Stored data entries:
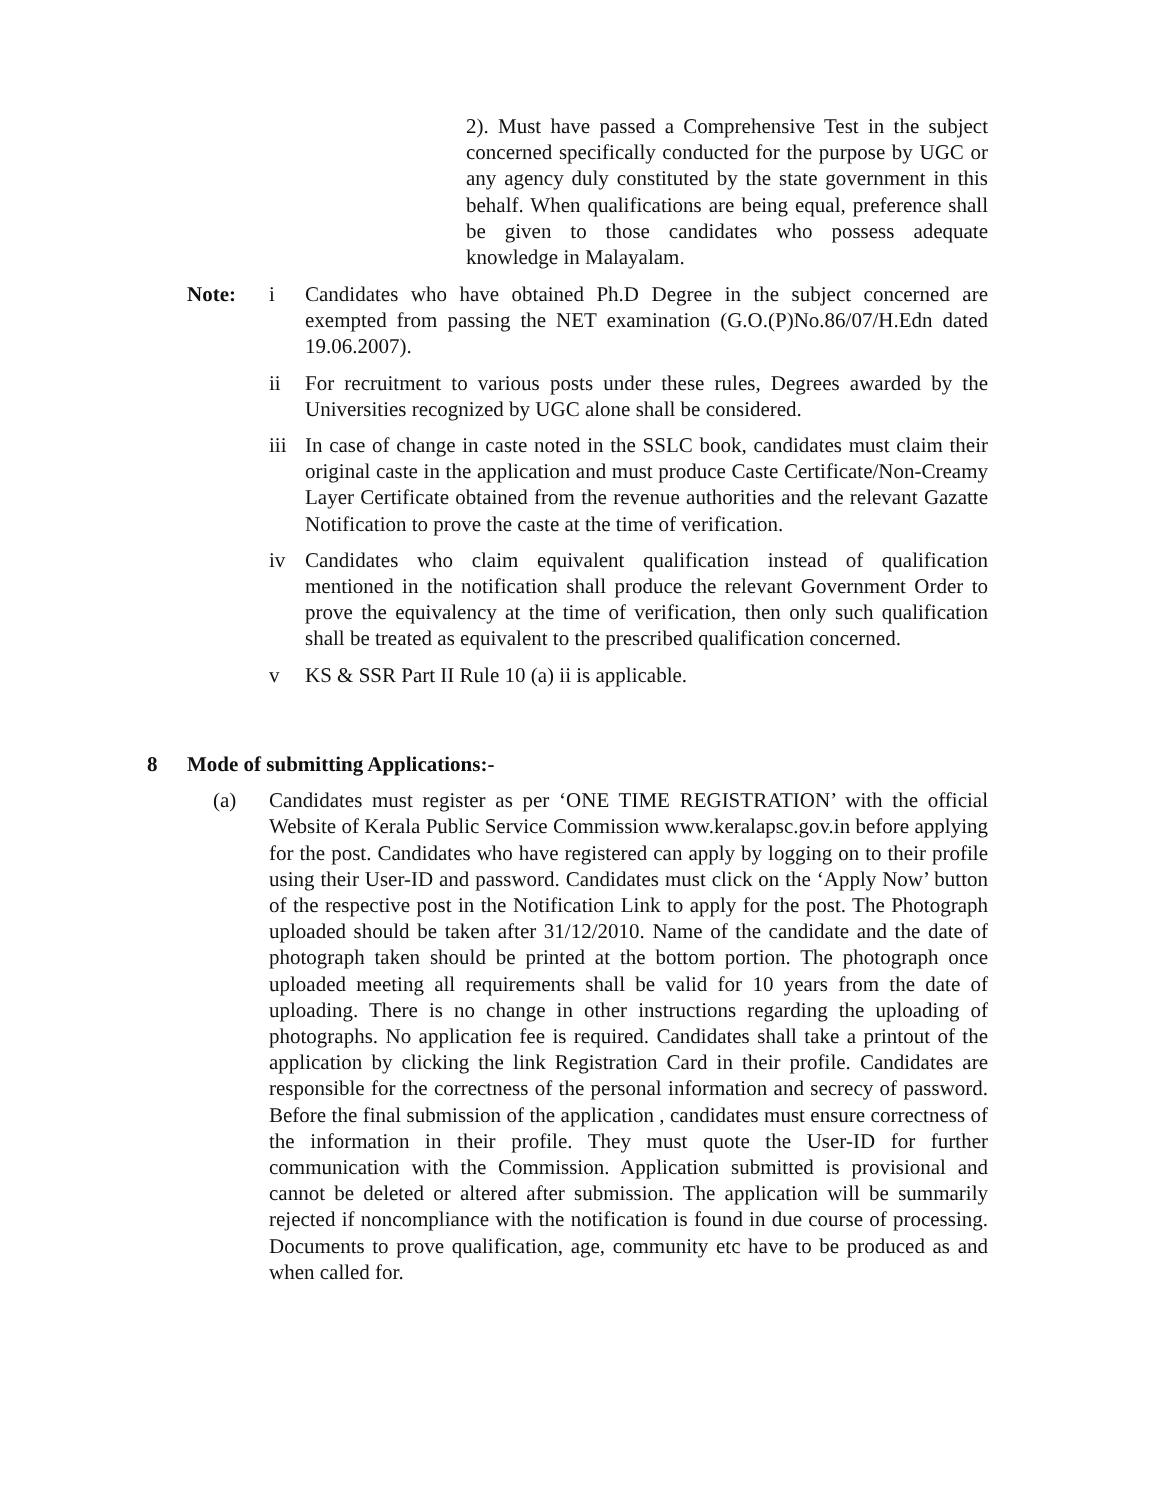2). Must have passed a Comprehensive Test in the subject concerned specifically conducted for the purpose by UGC or any agency duly constituted by the state government in this behalf. When qualifications are being equal, preference shall be given to those candidates who possess adequate knowledge in Malayalam.
Note: i Candidates who have obtained Ph.D Degree in the subject concerned are exempted from passing the NET examination (G.O.(P)No.86/07/H.Edn dated 19.06.2007).
ii For recruitment to various posts under these rules, Degrees awarded by the Universities recognized by UGC alone shall be considered.
iii
In case of change in caste noted in the SSLC book, candidates must claim their original caste in the application and must produce Caste Certificate/Non-Creamy Layer Certificate obtained from the revenue authorities and the relevant Gazatte Notification to prove the caste at the time of verification.
iv Candidates who claim equivalent qualification instead of qualification mentioned in the notification shall produce the relevant Government Order to prove the equivalency at the time of verification, then only such qualification shall be treated as equivalent to the prescribed qualification concerned.
v KS & SSR Part II Rule 10 (a) ii is applicable.
8 Mode of submitting Applications:-
(a) Candidates must register as per ‘ONE TIME REGISTRATION’ with the official Website of Kerala Public Service Commission www.keralapsc.gov.in before applying for the post. Candidates who have registered can apply by logging on to their profile using their User-ID and password. Candidates must click on the ‘Apply Now’ button of the respective post in the Notification Link to apply for the post. The Photograph uploaded should be taken after 31/12/2010. Name of the candidate and the date of photograph taken should be printed at the bottom portion. The photograph once uploaded meeting all requirements shall be valid for 10 years from the date of uploading. There is no change in other instructions regarding the uploading of photographs. No application fee is required. Candidates shall take a printout of the application by clicking the link Registration Card in their profile. Candidates are responsible for the correctness of the personal information and secrecy of password. Before the final submission of the application , candidates must ensure correctness of the information in their profile. They must quote the User-ID for further communication with the Commission. Application submitted is provisional and cannot be deleted or altered after submission. The application will be summarily rejected if noncompliance with the notification is found in due course of processing. Documents to prove qualification, age, community etc have to be produced as and when called for.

▶ What you should do: Nothing but the lines from the first line of the data above through the line holding "In case of change" may appear in the response, copied exactly and without pictures.

▶ Result:
2). Must have passed a Comprehensive Test in the subject concerned specifically conducted for the purpose by UGC or any agency duly constituted by the state government in this behalf. When qualifications are being equal, preference shall be given to those candidates who possess adequate knowledge in Malayalam.
Note: i Candidates who have obtained Ph.D Degree in the subject concerned are exempted from passing the NET examination (G.O.(P)No.86/07/H.Edn dated 19.06.2007).
ii For recruitment to various posts under these rules, Degrees awarded by the Universities recognized by UGC alone shall be considered.
iii
In case of change in caste noted in the SSLC book, candidates must claim their original caste in the application and must produce Caste Certificate/Non-Creamy Layer Certificate obtained from the revenue authorities and the relevant Gazatte Notification to prove the caste at the time of verification.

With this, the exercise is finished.